Mexico’s fourth transformation
Photos: Miguel Tovar for KULTURAUSTAUSCH
Six years ago, the then new President Andrés Manuel López Obrador began his term in office with a large-scale reform programme known as the ‘fourth transformation’ or ‘4T’ for short. For him, this economic policy process was nothing less than a major chapter in Mexico's history: the fourth after the struggle for independence until 1821, the civil war over the liberal constitution of 1857 and the Mexican Revolution, which raged until 1920.
Despite the pandemic, Obrador has a positive economic record: with a ‘super peso’ that has gained around 16 per cent in value against the dollar in recent years, low but stable economic growth averaging three per cent and a fall in the poverty rate from almost 44 to 36 per cent of the population. Obrador's government is now coming to an end, but with the election of Claudia Sheinbaum as the new president, Mexicans have decided in favour of a continuation of Obrador's course - and ushered in Mexico's first ever female leader.

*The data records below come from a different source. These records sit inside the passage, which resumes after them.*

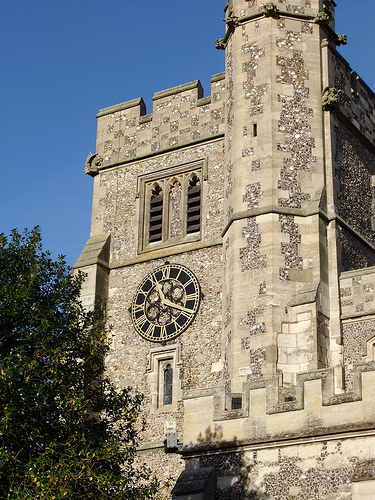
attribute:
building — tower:
[49, 9, 375, 491]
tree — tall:
[4, 223, 150, 491]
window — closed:
[128, 154, 208, 264]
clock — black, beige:
[122, 268, 210, 348]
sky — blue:
[0, 10, 127, 243]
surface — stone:
[110, 125, 219, 161]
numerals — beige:
[160, 268, 185, 284]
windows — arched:
[136, 171, 205, 247]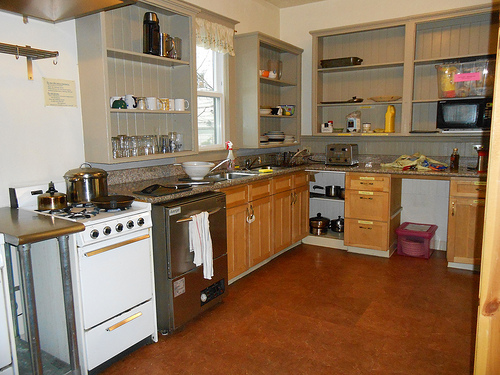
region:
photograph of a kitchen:
[7, 4, 489, 369]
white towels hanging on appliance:
[185, 207, 219, 274]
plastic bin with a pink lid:
[396, 215, 443, 260]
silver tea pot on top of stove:
[33, 177, 68, 210]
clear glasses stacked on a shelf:
[114, 118, 207, 160]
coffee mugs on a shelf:
[97, 79, 192, 120]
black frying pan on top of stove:
[76, 189, 138, 224]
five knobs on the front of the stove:
[84, 214, 149, 241]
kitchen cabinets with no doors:
[106, 0, 485, 160]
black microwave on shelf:
[432, 94, 490, 139]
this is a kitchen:
[38, 14, 483, 366]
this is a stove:
[25, 182, 177, 362]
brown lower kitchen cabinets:
[198, 156, 343, 276]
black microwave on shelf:
[420, 91, 488, 143]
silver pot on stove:
[55, 145, 120, 215]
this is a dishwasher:
[143, 187, 248, 329]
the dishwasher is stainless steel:
[145, 185, 268, 345]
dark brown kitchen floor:
[266, 250, 445, 363]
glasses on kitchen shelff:
[97, 112, 236, 181]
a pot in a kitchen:
[57, 169, 125, 216]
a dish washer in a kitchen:
[161, 152, 289, 314]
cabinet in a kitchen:
[219, 163, 336, 287]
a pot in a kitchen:
[305, 212, 338, 245]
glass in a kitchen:
[104, 116, 184, 158]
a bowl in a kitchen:
[181, 141, 239, 194]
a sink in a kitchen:
[194, 148, 254, 195]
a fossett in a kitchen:
[208, 130, 245, 183]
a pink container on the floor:
[371, 206, 461, 279]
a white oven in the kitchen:
[31, 183, 195, 371]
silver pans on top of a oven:
[12, 163, 143, 223]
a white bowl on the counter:
[152, 135, 227, 192]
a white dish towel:
[166, 197, 277, 317]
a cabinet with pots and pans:
[291, 161, 377, 271]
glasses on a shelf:
[76, 100, 223, 187]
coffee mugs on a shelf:
[96, 89, 228, 131]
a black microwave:
[421, 90, 498, 150]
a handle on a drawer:
[353, 184, 379, 205]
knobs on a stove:
[91, 223, 115, 240]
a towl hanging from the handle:
[181, 212, 220, 276]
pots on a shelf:
[309, 206, 338, 237]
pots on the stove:
[71, 158, 123, 218]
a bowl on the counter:
[182, 145, 217, 181]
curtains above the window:
[187, 18, 240, 50]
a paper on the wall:
[42, 70, 82, 115]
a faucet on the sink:
[213, 151, 238, 180]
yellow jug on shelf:
[383, 104, 393, 131]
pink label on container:
[450, 70, 484, 82]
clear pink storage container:
[396, 216, 439, 256]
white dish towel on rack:
[189, 209, 219, 280]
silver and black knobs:
[79, 219, 153, 234]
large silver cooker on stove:
[63, 159, 110, 201]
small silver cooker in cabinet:
[313, 183, 344, 197]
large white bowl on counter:
[173, 157, 213, 179]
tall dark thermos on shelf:
[144, 7, 162, 59]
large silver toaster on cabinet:
[326, 138, 365, 170]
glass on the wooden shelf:
[106, 135, 119, 158]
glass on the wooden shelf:
[125, 133, 135, 154]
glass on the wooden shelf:
[128, 130, 138, 156]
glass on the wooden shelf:
[135, 132, 145, 159]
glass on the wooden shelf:
[142, 130, 152, 158]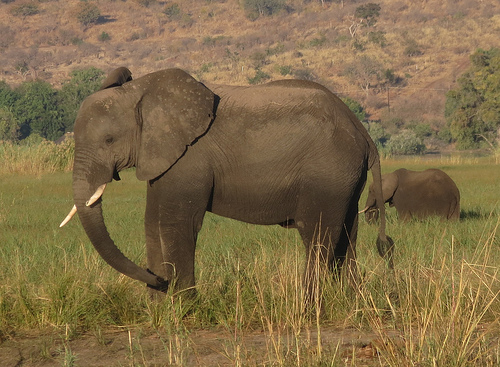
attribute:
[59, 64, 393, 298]
elephant — grey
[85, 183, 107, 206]
tusk — white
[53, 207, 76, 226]
tusk — white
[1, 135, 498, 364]
grass — tall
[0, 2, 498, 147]
hillside — brown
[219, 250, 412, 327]
grass — green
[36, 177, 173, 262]
field — grassy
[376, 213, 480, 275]
field — grassy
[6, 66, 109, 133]
trees — dark green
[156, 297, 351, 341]
dirt — brown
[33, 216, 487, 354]
field — large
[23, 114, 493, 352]
field — large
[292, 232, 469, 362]
grass — high, green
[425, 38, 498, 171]
tree — large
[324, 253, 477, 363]
grass — dry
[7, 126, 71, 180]
bush — thick, light green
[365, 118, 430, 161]
bush — large, light green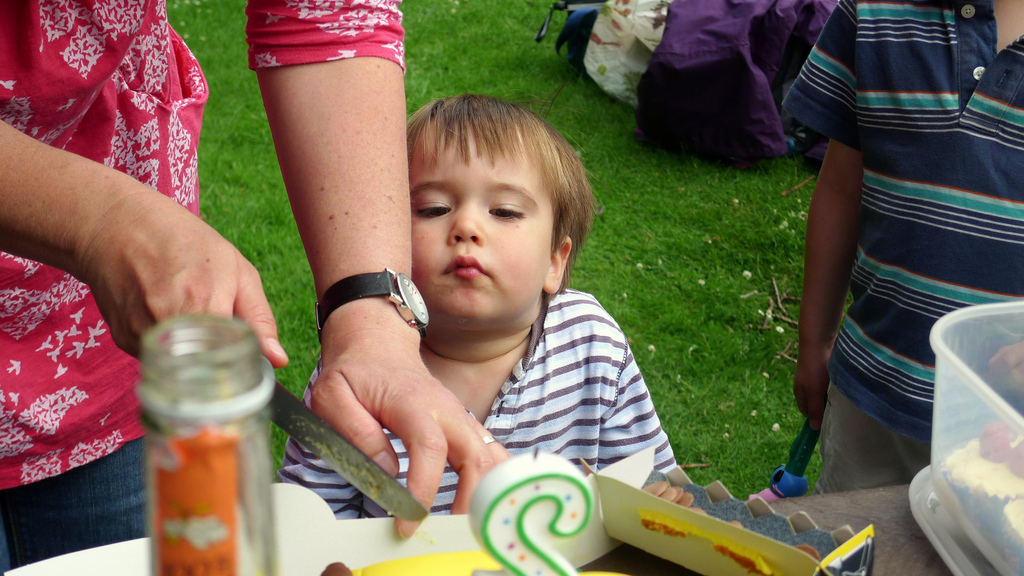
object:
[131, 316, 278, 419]
top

However, the new president has to tackle a number of problems: corruption is rampant, as are impunity and violence. More than 110,000 people are currently missing, or ‘disappeared’ in Mexico. While Obrador ran with the motto ‘The poor first’, one of Sheinbaum's slogans is : ‘We can all do it!’, and many have high hopes for the new ‘Presidenta’. In the presidential elections in June 2024, many poorer, underprivileged Mexicans voted for her - and thus backed continuity. Here a survey of how people experienced the first phase of the 4T programme? What do they want, looking ahead?
Austreberta Casales turns up to our meeting with three mobile phones. A few months ago, she and her son opened a mobile phone repair service and accessories business. Today they had to close down their shop as sales were going badly and they couldn't pay the rent. But she is not discouraged. She says she'll continue to exchange mobile phone cases, batteries and displays, with or without a shop.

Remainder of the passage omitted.